**EXTRACT TO READ:**
Abstract
Background:
Venous malformations (VMs) are developmental defects of the vasculature characterized by tremendously enlarged and dysfunctional veins. Gain-of-function somatic mutations in TIE2 (endothelial tyrosine kinase receptor) have been identified as the leading driver of VM pathogenesis. The aim of this study was to determine whether the aberrant venous lumen expansion is caused by recruitment of wild-type (WT) endothelial cells (EC) to the lesion or by TIE2-mutant EC clonal expansion.

**YOUR INSTRUCTIONS:**
Please answer these questions from the venous malformation abstract:
(a) What are venous malformations characterized by?
(b) Mutations in which receptor have been identified as the leading driver of venous malformation pathogenesis?
(c) What two possible causes of the aberrant venous lumen expansion did the study aim to decide between?
The material that follows comes from a separate source.

Saved entries
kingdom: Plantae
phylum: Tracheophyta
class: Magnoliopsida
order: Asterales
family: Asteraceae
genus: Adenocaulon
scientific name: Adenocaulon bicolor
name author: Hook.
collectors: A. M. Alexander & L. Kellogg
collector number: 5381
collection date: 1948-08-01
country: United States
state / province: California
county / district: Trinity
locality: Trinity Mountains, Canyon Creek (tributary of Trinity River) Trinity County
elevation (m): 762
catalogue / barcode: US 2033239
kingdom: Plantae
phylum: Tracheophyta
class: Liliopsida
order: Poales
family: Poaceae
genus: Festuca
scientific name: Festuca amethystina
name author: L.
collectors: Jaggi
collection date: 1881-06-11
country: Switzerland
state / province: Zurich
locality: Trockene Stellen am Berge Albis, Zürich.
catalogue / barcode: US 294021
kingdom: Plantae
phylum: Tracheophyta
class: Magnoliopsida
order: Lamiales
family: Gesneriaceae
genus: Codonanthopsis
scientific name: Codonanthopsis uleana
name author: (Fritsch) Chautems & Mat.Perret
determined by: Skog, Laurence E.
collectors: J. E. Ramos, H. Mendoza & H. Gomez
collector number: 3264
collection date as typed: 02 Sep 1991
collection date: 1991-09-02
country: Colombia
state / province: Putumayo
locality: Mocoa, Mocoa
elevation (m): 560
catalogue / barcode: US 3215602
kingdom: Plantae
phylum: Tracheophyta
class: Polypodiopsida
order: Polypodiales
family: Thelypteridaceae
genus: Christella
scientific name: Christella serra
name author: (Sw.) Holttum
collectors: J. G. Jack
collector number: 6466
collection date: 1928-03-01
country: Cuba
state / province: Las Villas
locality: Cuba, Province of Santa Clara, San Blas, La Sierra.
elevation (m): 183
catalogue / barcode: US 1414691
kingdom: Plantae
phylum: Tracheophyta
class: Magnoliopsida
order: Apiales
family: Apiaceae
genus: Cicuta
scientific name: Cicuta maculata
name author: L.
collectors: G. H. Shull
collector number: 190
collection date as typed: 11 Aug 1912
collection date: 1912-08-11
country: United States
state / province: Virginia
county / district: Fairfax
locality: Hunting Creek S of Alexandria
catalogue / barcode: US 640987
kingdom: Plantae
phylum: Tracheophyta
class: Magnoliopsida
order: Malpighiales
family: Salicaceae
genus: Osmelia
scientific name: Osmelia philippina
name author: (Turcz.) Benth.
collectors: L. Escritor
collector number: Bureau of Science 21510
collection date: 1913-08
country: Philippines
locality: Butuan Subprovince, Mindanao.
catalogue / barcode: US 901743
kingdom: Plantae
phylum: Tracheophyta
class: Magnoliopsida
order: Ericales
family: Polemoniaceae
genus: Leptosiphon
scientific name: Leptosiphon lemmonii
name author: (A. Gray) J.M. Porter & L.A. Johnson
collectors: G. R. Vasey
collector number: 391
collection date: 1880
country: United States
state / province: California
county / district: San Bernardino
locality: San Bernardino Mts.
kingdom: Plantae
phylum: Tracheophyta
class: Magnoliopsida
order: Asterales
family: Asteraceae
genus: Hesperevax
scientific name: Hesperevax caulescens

**RESPONSE FOR THIS EXERCISE:**
(a) Tremendously enlarged and dysfunctional veins.
(b) TIE2, the endothelial tyrosine kinase receptor.
(c) Recruitment of wild-type endothelial cells to the lesion, or clonal expansion of TIE2-mutant endothelial cells.